Could you extract every one of the lines below verbatim, leaving the pictures out of your answer?

(DATASET begins)

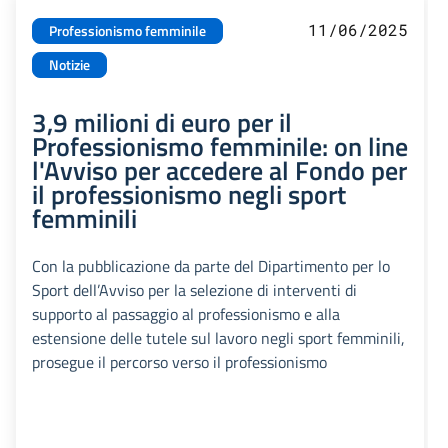
11/06/2025
Professionismo femminile
Notizie
3,9 milioni di euro per il
Professionismo femminile: on line
l'Avviso per accedere al Fondo per
il professionismo negli sport
femminili
Con la pubblicazione da parte del Dipartimento per lo
Sport dell’Avviso per la selezione di interventi di
supporto al passaggio al professionismo e alla
estensione delle tutele sul lavoro negli sport femminili,
prosegue il percorso verso il professionismo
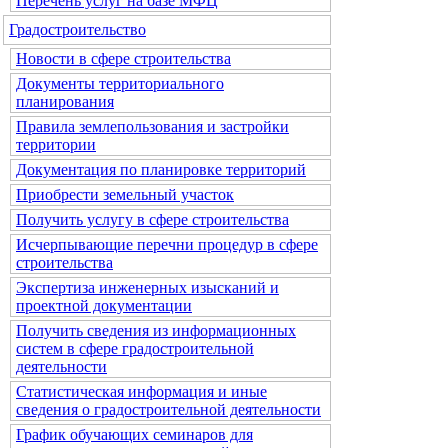
Перечень услуг на базе МФЦ
Градостроительство
Новости в сфере строительства
Документы территориального
планирования
Правила землепользования и застройки
территории
Документация по планировке территорий
Приобрести земельный участок
Получить услугу в сфере строительства
Исчерпывающие перечни процедур в сфере
строительства
Экспертиза инженерных изысканий и
проектной документации
Получить сведения из информационных
систем в сфере градостроительной
деятельности
Статистическая информация и иные
сведения о градостроительной деятельности
График обучающих семинаров для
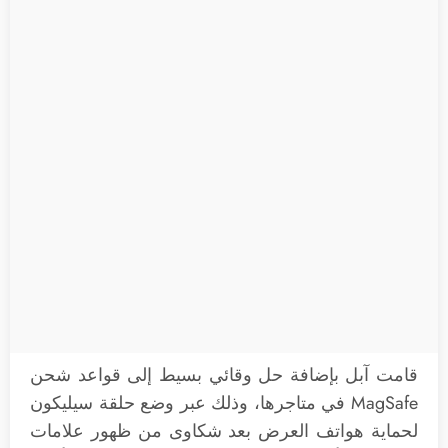
قامت آبل بإضافة حل وقائي بسيط إلى قواعد شحن
MagSafe في متاجرها، وذلك عبر وضع حلقة سيليكون
لحماية هواتف العرض بعد شكاوى من ظهور علامات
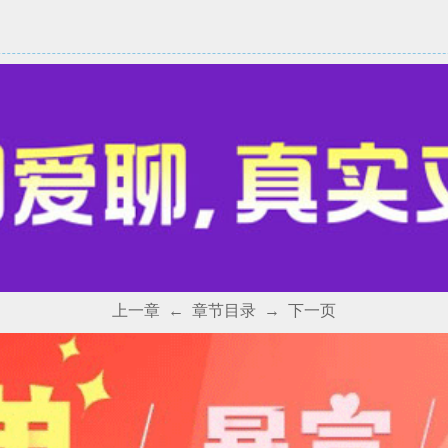
上一章
←
章节目录
→
下一页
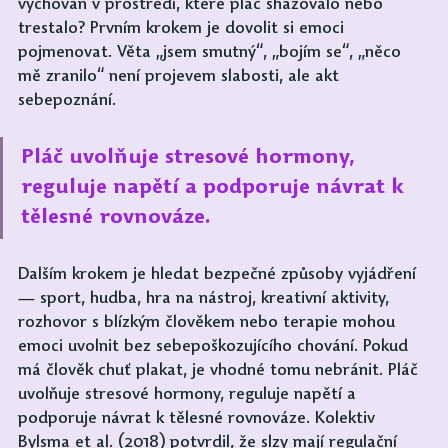
vychován v prostředí, které pláč shazovalo nebo 
trestalo? Prvním krokem je dovolit si emoci 
pojmenovat. Věta „jsem smutný“, „bojím se“, „něco 
mě zranilo“ není projevem slabosti, ale akt 
sebepoznání. 
Pláč uvolňuje stresové hormony, 
reguluje napětí a podporuje návrat k 
tělesné rovnováze.
Dalším krokem je hledat bezpečné způsoby vyjádření 
— sport, hudba, hra na nástroj, kreativní aktivity, 
rozhovor s blízkým člověkem nebo terapie mohou 
emoci uvolnit bez sebepoškozujícího chování. Pokud 
má člověk chuť plakat, je vhodné tomu nebránit. Pláč 
uvolňuje stresové hormony, reguluje napětí a 
podporuje návrat k tělesné rovnováze. Kolektiv 
Bylsma et al. (2018) potvrdil, že slzy mají regulační 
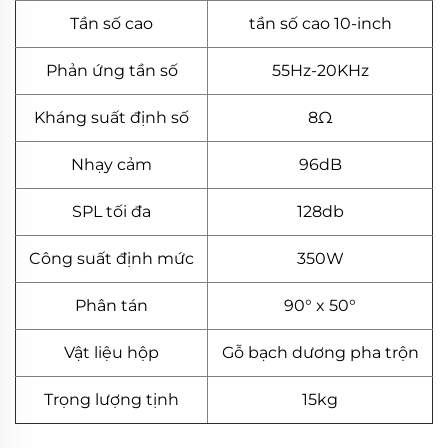
Tần số cao
tần số cao 10-inch
Phản ứng tần số
55Hz-20KHz
Kháng suất định số
8Ω
Nhạy cảm
96dB
SPL tối đa
128db
Công suất định mức
350W
Phân tán
90° x 50°
Vật liệu hộp
Gỗ bạch dương pha trộn
Trọng lượng tịnh
15kg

(DATASET ends)

- WRITTEN RESPONSE
11/06/2025
Professionismo femminile
Notizie
3,9 milioni di euro per il
Professionismo femminile: on line
l'Avviso per accedere al Fondo per
il professionismo negli sport
femminili
Con la pubblicazione da parte del Dipartimento per lo
Sport dell’Avviso per la selezione di interventi di
supporto al passaggio al professionismo e alla
estensione delle tutele sul lavoro negli sport femminili,
prosegue il percorso verso il professionismo
Перечень услуг на базе МФЦ
Градостроительство
Новости в сфере строительства
Документы территориального
планирования
Правила землепользования и застройки
территории
Документация по планировке территорий
Приобрести земельный участок
Получить услугу в сфере строительства
Исчерпывающие перечни процедур в сфере
строительства
Экспертиза инженерных изысканий и
проектной документации
Получить сведения из информационных
систем в сфере градостроительной
деятельности
Статистическая информация и иные
сведения о градостроительной деятельности
График обучающих семинаров для
قامت آبل بإضافة حل وقائي بسيط إلى قواعد شحن
MagSafe في متاجرها، وذلك عبر وضع حلقة سيليكون
لحماية هواتف العرض بعد شكاوى من ظهور علامات
上一章
←
章节目录
→
下一页
vychován v prostředí, které pláč shazovalo nebo 
trestalo? Prvním krokem je dovolit si emoci 
pojmenovat. Věta „jsem smutný“, „bojím se“, „něco 
mě zranilo“ není projevem slabosti, ale akt 
sebepoznání. 
Pláč uvolňuje stresové hormony, 
reguluje napětí a podporuje návrat k 
tělesné rovnováze.
Dalším krokem je hledat bezpečné způsoby vyjádření 
— sport, hudba, hra na nástroj, kreativní aktivity, 
rozhovor s blízkým člověkem nebo terapie mohou 
emoci uvolnit bez sebepoškozujícího chování. Pokud 
má člověk chuť plakat, je vhodné tomu nebránit. Pláč 
uvolňuje stresové hormony, reguluje napětí a 
podporuje návrat k tělesné rovnováze. Kolektiv 
Bylsma et al. (2018) potvrdil, že slzy mají regulační 
Tần số cao
tần số cao 10-inch
Phản ứng tần số
55Hz-20KHz
Kháng suất định số
8Ω
Nhạy cảm
96dB
SPL tối đa
128db
Công suất định mức
350W
Phân tán
90° x 50°
Vật liệu hộp
Gỗ bạch dương pha trộn
Trọng lượng tịnh
15kg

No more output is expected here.